Marginal note:One vote for each participating policyholder

  •  (1) Subject to subsection 149(3), the holder of one or more participating policies issued by a company is entitled to attend a meeting of policyholders or shareholders and policyholders of the company and is entitled to one vote at that meeting.

  • Marginal note:Exception

    (2) Notwithstanding subsection (1) but subject to subsection 149(3), the holder of a participating policy that was issued by a former-Act company before June 1, 1992 is entitled to more than one vote, or to a fraction of a vote, at a meeting of policyholders or shareholders and policyholders of the company in accordance with the terms of the policy or the provisions of the incorporating instrument or the by-laws of the company that had not been repealed and had not otherwise ceased to have effect before that date.

  • 1991, c. 47, s. 153
  • 1997, c. 15, s. 193

Marginal note:Other policyholders entitled to vote

  •  (1) Subject to subsection 149(3), the holder of one or more policies, other than participating policies, issued by a company is entitled to attend a meeting of policyholders or shareholders and policyholders of the company, and is entitled to one vote at that meeting, where

    • (a) the terms of one or more of those policies entitle the policyholder to vote at the meeting; or

    • (b) the by-laws of the company entitle the policyholder to vote at the meeting.

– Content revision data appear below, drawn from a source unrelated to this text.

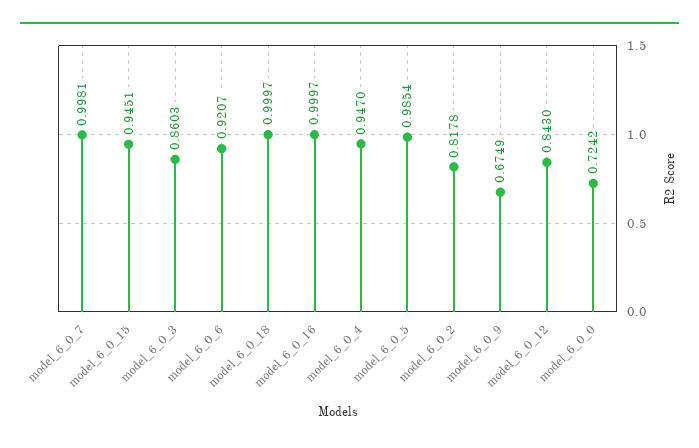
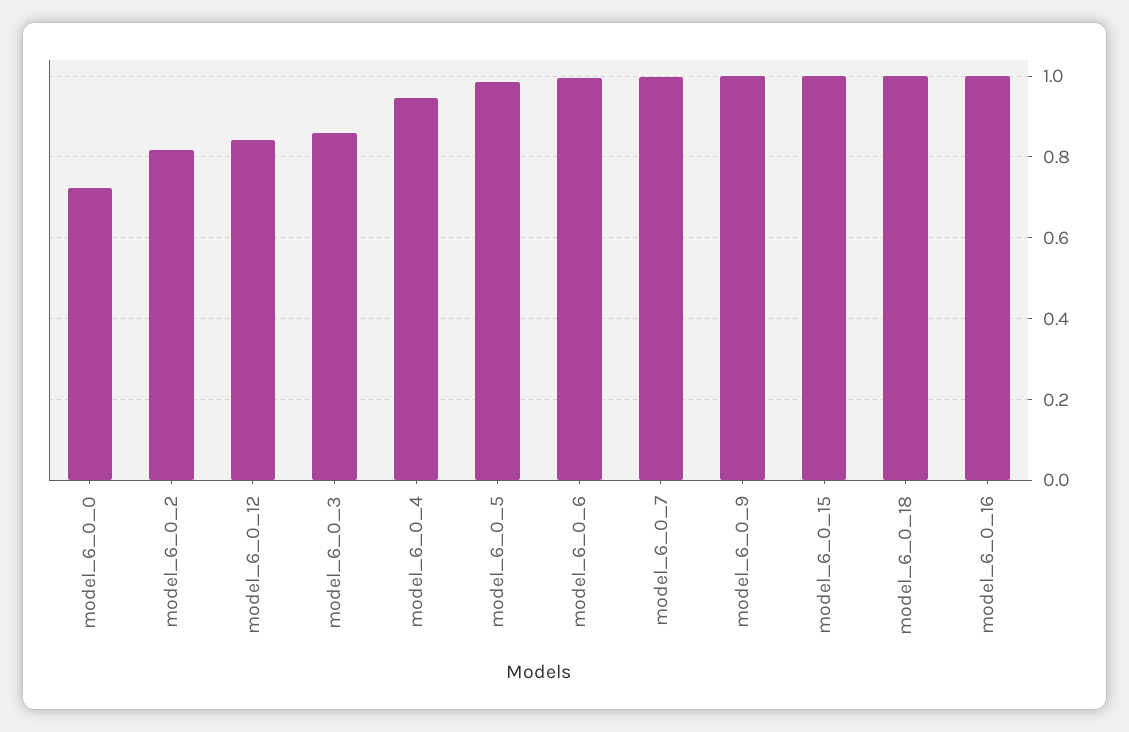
  {
    "model_6_0_7": 0.9981,
-   "model_6_0_15": 0.9451,
+   "model_6_0_15": 1,
    "model_6_0_3": 0.8603,
-   "model_6_0_6": 0.9207,
+   "model_6_0_6": 1,
    "model_6_0_18": 0.9997,
    "model_6_0_16": 0.9997,
    "model_6_0_4": 0.947,
    "model_6_0_5": 0.9854,
    "model_6_0_2": 0.8178,
-   "model_6_0_9": 0.6749,
+   "model_6_0_9": 1,
    "model_6_0_12": 0.843,
    "model_6_0_0": 0.7242
  }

  • Marginal note:Exception

    (2) Notwithstanding subsection (1) but subject to subsection 149(3), the holder of a policy, other than a participating policy, that was issued by a former-Act company before June 1, 1992 is entitled to more than one vote, or to a fraction of a vote, at a meeting of policyholders or shareholders and policyholders of the company in accordance with the terms of the policy or the provisions of the incorporating instrument or the by-laws of the company that had not been repealed and had not otherwise ceased to have effect before that date.

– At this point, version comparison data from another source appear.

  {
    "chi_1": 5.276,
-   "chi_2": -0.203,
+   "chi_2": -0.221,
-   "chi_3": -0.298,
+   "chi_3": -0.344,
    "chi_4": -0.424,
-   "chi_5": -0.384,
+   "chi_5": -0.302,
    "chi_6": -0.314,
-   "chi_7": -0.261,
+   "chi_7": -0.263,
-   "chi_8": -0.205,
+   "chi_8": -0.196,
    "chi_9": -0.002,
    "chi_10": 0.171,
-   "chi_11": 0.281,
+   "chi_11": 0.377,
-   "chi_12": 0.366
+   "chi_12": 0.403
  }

  • Marginal note:One policyholder — one vote

    (3) Subject to subsection 149(3), the holder of one or more participating policies issued by a company and one or more policies, other than participating policies, referred to in subsection (1)

    • (a) is entitled to one vote as the holder of one or more participating policies and to another vote as the holder of one or more policies, other than participating policies, referred to in that subsection where this Act provides for participating policyholders to vote separately from other policyholders who are entitled to vote, or for those other policyholders to vote separately from participating policyholders;

    • (b) is not otherwise entitled to more than one vote at a meeting of policyholders; and

    • (c) is not otherwise entitled to more than one vote at a meeting of shareholders and policyholders, unless the holder is also a shareholder, in which case the holder is entitled to one vote as a policyholder and is also entitled to vote his or her shares.